How supervisors can earn employees’ T.R.U.S.T.
Friday, June 26, 2015
Every manager and supervisor wants their employees to trust them. Earning trust is difficult, but once it exists in a relationship, the sky is the limit. Employees who trust their superiors are more satisfied, productive and innovative.
They are also less likely to feel a need to be represented by a union, file lawsuits against their employers and probably even work safer. So, how does one earn the trust of employees? This article offers five steps on the way toward earning employees’ trust.
Talk with your employees
Most supervisors have heard of the "management by walking around" theory. Rather than spending all day in an office or cubical or just sending emails, supervisors should get out among employees, be available for employees to talk to them, listen to them and initiate conversations with them. Supervisors should get to know the unique "story" of each and every employee through in-depth conversations.
Respect your employees
No matter the position, there is honor and dignity in work and doing a job well. Supervisors should appreciate and respect the work of employees who report to them. Employees should feel respected by their supervisors' words and actions.

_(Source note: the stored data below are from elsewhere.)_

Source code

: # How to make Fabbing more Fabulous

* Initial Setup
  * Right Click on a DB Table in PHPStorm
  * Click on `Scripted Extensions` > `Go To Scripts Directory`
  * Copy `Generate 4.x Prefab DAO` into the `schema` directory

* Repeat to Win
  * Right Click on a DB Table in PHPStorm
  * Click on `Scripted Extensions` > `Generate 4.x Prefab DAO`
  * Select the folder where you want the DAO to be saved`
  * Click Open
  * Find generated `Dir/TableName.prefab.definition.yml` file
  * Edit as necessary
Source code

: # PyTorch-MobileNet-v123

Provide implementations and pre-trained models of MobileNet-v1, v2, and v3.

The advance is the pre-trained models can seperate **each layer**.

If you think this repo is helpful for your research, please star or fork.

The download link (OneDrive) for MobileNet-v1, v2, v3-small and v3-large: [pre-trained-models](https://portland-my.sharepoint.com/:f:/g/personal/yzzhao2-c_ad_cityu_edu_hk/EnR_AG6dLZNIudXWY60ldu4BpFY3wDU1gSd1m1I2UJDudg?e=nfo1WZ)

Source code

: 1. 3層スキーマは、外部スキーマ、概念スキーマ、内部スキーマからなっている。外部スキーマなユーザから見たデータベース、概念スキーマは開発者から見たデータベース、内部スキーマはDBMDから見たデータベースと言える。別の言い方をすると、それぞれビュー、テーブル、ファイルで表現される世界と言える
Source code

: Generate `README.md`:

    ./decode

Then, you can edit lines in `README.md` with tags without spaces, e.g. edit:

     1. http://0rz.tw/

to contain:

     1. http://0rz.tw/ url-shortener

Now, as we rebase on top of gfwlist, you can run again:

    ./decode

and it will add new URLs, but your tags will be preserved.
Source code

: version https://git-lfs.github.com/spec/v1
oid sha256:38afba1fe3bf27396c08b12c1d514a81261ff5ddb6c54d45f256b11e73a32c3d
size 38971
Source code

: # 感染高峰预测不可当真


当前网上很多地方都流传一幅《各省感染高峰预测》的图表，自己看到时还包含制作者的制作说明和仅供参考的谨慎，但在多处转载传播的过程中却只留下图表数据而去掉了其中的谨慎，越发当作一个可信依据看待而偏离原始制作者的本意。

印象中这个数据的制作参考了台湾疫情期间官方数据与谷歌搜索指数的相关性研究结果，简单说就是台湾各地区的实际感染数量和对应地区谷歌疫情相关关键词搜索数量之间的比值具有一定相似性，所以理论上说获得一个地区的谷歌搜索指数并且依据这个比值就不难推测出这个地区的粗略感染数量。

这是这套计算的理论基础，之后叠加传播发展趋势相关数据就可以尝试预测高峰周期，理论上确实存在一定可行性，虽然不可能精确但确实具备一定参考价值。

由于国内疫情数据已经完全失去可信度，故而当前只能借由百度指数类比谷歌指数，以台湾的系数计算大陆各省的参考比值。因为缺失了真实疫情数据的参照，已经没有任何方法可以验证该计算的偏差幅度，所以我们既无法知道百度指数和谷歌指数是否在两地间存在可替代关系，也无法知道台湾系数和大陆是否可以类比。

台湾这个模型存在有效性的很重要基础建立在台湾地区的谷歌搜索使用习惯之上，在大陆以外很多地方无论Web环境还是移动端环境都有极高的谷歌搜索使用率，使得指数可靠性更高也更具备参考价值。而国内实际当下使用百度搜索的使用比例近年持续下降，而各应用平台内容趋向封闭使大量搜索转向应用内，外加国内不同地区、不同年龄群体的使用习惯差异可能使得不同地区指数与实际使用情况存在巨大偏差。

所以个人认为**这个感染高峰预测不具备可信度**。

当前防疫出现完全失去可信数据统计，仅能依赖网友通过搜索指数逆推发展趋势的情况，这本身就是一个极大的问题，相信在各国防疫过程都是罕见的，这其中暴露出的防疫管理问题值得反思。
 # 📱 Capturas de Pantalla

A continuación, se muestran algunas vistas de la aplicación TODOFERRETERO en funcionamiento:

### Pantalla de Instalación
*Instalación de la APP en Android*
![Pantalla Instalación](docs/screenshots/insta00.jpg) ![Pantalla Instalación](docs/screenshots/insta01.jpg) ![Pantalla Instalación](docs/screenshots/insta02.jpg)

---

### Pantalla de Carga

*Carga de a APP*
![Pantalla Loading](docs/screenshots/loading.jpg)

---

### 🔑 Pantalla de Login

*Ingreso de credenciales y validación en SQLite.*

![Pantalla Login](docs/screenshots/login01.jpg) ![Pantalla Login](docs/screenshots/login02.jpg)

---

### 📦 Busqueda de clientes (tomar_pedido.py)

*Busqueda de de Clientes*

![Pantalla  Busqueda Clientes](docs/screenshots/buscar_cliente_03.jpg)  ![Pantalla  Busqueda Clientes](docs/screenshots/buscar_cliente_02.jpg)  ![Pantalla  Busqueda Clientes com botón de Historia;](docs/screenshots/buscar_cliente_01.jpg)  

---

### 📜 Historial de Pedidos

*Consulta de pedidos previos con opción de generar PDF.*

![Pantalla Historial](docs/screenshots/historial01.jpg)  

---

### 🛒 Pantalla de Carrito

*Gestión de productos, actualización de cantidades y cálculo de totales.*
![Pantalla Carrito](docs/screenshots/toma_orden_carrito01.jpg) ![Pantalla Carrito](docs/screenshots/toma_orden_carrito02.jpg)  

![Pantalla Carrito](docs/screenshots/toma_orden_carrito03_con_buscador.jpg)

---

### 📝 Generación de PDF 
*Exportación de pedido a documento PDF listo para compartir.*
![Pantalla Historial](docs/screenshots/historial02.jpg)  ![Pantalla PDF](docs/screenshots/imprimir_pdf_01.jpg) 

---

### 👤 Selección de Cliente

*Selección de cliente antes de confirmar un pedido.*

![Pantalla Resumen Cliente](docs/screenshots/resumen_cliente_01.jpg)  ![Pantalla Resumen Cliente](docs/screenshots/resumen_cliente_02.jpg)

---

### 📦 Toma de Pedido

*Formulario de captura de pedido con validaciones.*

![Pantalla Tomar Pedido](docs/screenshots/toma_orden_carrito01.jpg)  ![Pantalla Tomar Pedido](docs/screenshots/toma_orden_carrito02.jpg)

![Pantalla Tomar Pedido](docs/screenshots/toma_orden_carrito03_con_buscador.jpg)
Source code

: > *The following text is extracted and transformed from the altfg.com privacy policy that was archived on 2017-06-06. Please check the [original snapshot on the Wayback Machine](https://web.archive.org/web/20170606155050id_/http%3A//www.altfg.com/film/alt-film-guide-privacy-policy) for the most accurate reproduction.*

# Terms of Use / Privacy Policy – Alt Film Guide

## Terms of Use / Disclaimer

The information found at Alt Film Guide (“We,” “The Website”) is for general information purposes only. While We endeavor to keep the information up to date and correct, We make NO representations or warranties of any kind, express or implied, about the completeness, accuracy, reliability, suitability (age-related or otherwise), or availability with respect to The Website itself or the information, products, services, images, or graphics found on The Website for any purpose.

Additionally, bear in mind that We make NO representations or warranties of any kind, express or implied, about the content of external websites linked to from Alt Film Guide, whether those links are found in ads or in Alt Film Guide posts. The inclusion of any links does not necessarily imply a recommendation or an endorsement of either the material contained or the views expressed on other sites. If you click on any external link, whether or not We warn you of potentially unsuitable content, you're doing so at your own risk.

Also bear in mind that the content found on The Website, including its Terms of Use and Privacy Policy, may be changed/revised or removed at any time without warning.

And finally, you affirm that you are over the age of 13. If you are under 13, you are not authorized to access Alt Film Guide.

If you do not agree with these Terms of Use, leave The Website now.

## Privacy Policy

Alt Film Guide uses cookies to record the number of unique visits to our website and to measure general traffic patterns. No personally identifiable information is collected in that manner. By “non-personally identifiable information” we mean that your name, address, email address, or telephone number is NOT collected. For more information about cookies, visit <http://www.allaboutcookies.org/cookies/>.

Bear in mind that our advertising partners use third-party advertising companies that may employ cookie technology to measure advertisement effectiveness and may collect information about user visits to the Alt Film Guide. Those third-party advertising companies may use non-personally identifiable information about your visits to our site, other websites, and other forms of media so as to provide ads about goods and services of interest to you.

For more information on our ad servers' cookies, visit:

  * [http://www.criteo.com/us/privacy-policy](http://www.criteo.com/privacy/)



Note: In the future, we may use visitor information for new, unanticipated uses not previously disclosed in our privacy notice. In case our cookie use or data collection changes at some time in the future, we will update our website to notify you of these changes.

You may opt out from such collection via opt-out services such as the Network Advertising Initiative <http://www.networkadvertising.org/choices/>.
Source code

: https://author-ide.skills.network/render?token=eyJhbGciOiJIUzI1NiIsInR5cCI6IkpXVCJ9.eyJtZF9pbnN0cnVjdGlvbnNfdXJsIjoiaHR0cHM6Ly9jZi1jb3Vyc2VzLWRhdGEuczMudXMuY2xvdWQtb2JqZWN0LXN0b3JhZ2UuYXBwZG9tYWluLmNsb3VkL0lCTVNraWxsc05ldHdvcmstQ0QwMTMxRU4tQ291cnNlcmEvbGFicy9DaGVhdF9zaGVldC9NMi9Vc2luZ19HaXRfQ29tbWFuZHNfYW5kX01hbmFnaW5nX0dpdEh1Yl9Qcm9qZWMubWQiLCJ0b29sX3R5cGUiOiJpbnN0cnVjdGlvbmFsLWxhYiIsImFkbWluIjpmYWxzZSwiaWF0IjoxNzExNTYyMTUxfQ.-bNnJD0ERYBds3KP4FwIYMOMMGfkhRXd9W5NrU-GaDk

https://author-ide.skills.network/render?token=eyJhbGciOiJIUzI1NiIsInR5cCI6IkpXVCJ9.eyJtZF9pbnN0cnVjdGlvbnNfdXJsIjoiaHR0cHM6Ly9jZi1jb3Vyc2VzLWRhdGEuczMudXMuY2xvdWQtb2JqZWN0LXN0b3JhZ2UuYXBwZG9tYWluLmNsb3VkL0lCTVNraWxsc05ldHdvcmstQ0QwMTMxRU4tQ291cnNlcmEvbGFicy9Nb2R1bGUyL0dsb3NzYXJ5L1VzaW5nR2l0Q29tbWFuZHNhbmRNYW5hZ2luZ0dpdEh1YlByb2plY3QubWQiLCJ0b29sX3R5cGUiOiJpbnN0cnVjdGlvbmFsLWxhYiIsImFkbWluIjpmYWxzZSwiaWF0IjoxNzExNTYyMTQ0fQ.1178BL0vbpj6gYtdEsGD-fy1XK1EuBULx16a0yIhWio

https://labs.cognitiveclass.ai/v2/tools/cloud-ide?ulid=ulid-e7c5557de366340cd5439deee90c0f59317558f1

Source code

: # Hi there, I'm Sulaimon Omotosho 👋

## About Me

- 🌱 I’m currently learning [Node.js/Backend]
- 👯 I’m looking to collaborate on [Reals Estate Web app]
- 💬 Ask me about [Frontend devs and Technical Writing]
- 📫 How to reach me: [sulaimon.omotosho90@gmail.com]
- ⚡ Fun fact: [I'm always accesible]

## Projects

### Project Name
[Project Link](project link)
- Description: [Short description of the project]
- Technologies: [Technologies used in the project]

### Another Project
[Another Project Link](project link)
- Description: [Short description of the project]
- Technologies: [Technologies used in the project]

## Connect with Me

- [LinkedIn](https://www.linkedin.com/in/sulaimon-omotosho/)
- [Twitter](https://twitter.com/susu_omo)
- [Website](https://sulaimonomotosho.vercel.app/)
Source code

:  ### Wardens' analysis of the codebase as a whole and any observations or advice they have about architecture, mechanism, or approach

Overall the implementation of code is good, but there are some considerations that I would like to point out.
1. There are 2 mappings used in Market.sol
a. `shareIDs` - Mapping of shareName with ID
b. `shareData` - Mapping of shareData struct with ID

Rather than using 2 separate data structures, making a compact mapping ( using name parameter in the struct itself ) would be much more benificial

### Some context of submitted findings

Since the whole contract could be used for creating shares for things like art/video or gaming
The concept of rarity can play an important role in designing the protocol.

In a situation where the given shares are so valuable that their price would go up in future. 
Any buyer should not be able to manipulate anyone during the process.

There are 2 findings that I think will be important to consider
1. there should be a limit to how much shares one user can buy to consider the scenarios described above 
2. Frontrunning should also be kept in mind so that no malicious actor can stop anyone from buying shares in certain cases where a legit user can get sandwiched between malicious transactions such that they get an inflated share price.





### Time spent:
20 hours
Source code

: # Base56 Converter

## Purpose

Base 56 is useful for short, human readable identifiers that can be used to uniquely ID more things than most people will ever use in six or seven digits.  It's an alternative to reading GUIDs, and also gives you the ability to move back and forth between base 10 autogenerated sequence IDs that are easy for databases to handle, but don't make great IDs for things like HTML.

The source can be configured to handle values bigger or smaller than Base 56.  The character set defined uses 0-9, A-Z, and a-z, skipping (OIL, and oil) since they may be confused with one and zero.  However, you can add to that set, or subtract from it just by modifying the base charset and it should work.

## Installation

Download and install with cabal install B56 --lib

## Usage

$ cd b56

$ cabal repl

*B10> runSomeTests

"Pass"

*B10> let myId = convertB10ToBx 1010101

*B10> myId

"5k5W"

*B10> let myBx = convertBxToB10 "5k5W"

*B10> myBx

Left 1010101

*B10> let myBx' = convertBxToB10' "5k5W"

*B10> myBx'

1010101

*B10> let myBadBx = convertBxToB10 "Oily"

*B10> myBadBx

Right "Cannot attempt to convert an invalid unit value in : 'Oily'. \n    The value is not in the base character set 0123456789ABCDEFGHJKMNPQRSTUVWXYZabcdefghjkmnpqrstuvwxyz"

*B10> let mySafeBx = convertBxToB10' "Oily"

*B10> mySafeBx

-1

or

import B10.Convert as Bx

Supervisors should ensure that employees are able to work in an environment that is free from discrimination and harassment based on any of the legally protected categories, such as race, religion, sex, national origin, etc. Employees should be free from any retaliation for expressing views different from their supervisors or complaining about any unlawful practices.
Understand your employees
By talking, listening and observing employees, and applying their own life experiences, supervisors should be able to empathize with and understand the unique perspective of their employees. Supervisors should be aware that people of different generations, economic backgrounds, races, sexes, religions or national origins have different perspectives that should be considered in making workplace decisions in determining appropriate means of communications and for motivating employees.
Self-awareness is necessary to understand how you deal with your employees
Before you can truly understand others, you must understand yourself. What generational context do you bring to your perspective and decision-making? What is your personality type? What are your own goals and expectations in work and life? What are your strengths and limitations? What are you own "hot buttons"?
You need to know the truth about yourself before you can communicate with, motivate and manage others.
Train your employees to do their jobs and to be able to meet their own goals
Most employees have an unquenched thirst for more training. Few actions mean more to employees than when their supervisor or employer invests in them personally by providing them with formal or even informal training to get new skills.
Employees understand that they have more options and upward opportunity if they have more or better skills. They also know that they have more security when they have multiple skills and appreciate almost any training that employers provide them. The act of training manifests the employer's concern and respect, and employees feel that they "matter." That counts much more than any words may express.
Supervisors must work hard every day to earn and maintain the trust of their employees. This article has provided just a few ways that supervisors can earn and keep that trust. Of course, trust can be earned in many other ways and this list is not all-inclusive. Hopefully, you can apply these tips to earn the T.R.U.S.T. of your employees and to be a better supervisor.